Die Zeit einer Kanzler-Dämmerung ist immer auch die Zeit der politischen Bilanz. Zunehmend mehr Zeitgeschichtler, Publizisten und Intellektuelle stellen aktuell die Frage: Was hinterlässt Merkel nach bald 16 Jahren Kanzlerschaft? Das fatale Missmanagement der Pandemie wirkt aktuell wie ein Brennglas auf ihr politisches Erbe. Mit dem Irrtum um die „Osterruhe“, dem bisher dämlichsten Fehler in der Corona-Geschichte (den übrigens auch Tschentscher selbstgefällig mitgetragen hat), war das finale Eingeständnis des gemeinsamen Scheitern.
Selbst geneigte Medien des deutschen Mainstreams kündigen die Gefolgschaft und erkennen: 16 Jahre Merkel waren zu viel!
Es gibt zahllose Gründe: Merkels sogenannter „europäischer Ansatz“ bei der völlig misslungenen Impfstoffbeschaffung bildet den vorletzten tragischen Akt ihrer Kanzlerschaft. Ist doch Europa selbst in den letzten 16 Jahren zu einem kranken Selbstbedienungsladen für Süd- und Nehmerländer geworden, während unser wichtigster Partner – Großbritannien – in der Zeit ihrer Kanzlerschaft von der Fahne ging.
Auch die CDU selbst erodierte. Ich erinnere mich gut, als mitten in der Krise der Masseneinwanderung hunderttausender Wirtschaftsmigranten, die illegal nach Deutschland hinein liefen und von denen keine Behörde wusste, wer sie eigentlich waren und die heute mehrheitlich in unseren Sozialsystemen hängen, die Empörung kochte. Unsere regionalen CDU-Politiker gingen mit Schmerzen ins Bett, vom Spagat, den Merkel-Kurs ihren empörten Wählern schön reden zu müssen, wo sie selbst völlig anderer Meinung waren. Die Abneigung gegen Merkels „Willkommens-Kultur“ trieb CDU-treue Bürger massenhaft zur AfD. Sie kam mit 20 % in den Bundestag. Rekord! Die Partei verstand sofort und antwortete brav: danke Merkel!

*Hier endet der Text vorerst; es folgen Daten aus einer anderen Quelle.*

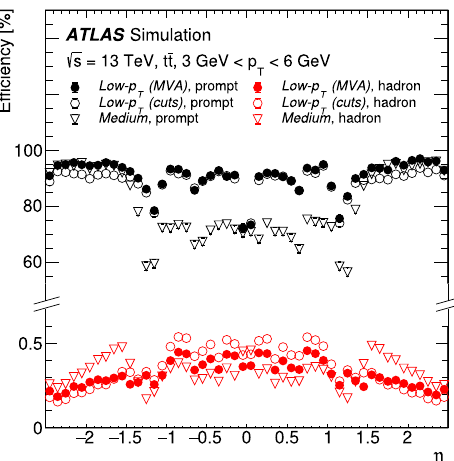
that are associated with a reconstructed muon passing the given WP requirements. The ID tracks are matched, respectively, to generator- level prompt muons or light hadrons. Both the cut-based and multivari- ate Low - p T WPs are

Sogar Merkels selbst gewählte Nachfolge ging schief: Eine überforderte und unbeliebte Annegret Kramp-Karrenbauer versagte – Merkel wollte sie ernsthaft zur Kanzlerin machen. Und nebenbei sollte ein Mann abserviert werden, der aufrecht gehen und denken kann und zu ihrem schärfster Kritiker wurde: Friedrich Merz – ausrangiert und mit ihm das letzte bisschen Hoffnung auf den CDU-Markenkern.

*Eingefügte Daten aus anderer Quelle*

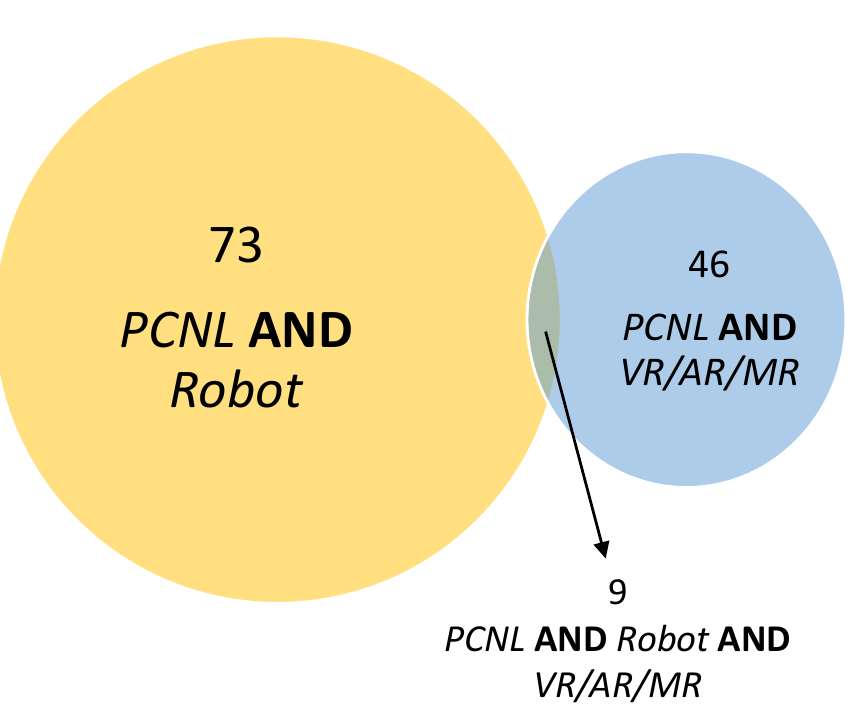
Figure 1. Queries results: the number of contributions in which PCNL is related to virtual/augmented reality (46: blue circle) and robotics (73: yellow circle). The intersection contains 9 contributions. Source: Web of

Niemand zuvor hat dieses Deutschland so gespalten wie Angela Merkel! Der Begriff „alternativlos“, den sie gesellschaftsfähig machte, führte zur Spaltung in ein Deutsches „gut“ und „böse“. Wer „anders denkt“ wird diskreditiert. Klar! Gibt es keine Alternativen, ist jeder, der trotzdem alternativ denkt, ein Querulant, ein Irrer. Das war ihr Vergehen an unserer Demokratie, die vom Diskurs lebt.
Ihr überraschender Atom-Ausstieg aufgrund eines schweren Seebebens vor Japans Küste und die überhastete sogenannte „Energie-Wende“, hat zu nichts weitergeführt, als den bei uns weltweit höchsten Strompreisen. Und eine deutliche Stärkung der Grünen.
Ihr aber wohl schwerster, unaufholbarer Fehler: Sie hat ihre politische Kraft – statt in die kolossal wichtige digitale Zukunft Deutschlands – eingesetzt, um den Dieselmotor und die deutsche Automobilindustrie zu diskreditieren. Alle digitalen Schlüsseltechnologien liegen jetzt im Silicon Valley oder in China. Zum traurigen Höhepunkt und Kronzeugen des digitalen Versagens wurde die „Corona-App“.
Warum Merkel trotz allem über 15 lange Jahre von einer wohlwollenden Journaille getragen wurde, muss medienwissenschaftlich noch aufgearbeitet werden.
Und: Was hatte sie wirklich vor mit Deutschland – die in schwierigen brandenburgisches Stasi-Milieus aufgewachsene FDJ-Aktivistin?
Und: Was ist übrig? 16 verlorene Jahre! Und eine enttäuschte Gesellschaft.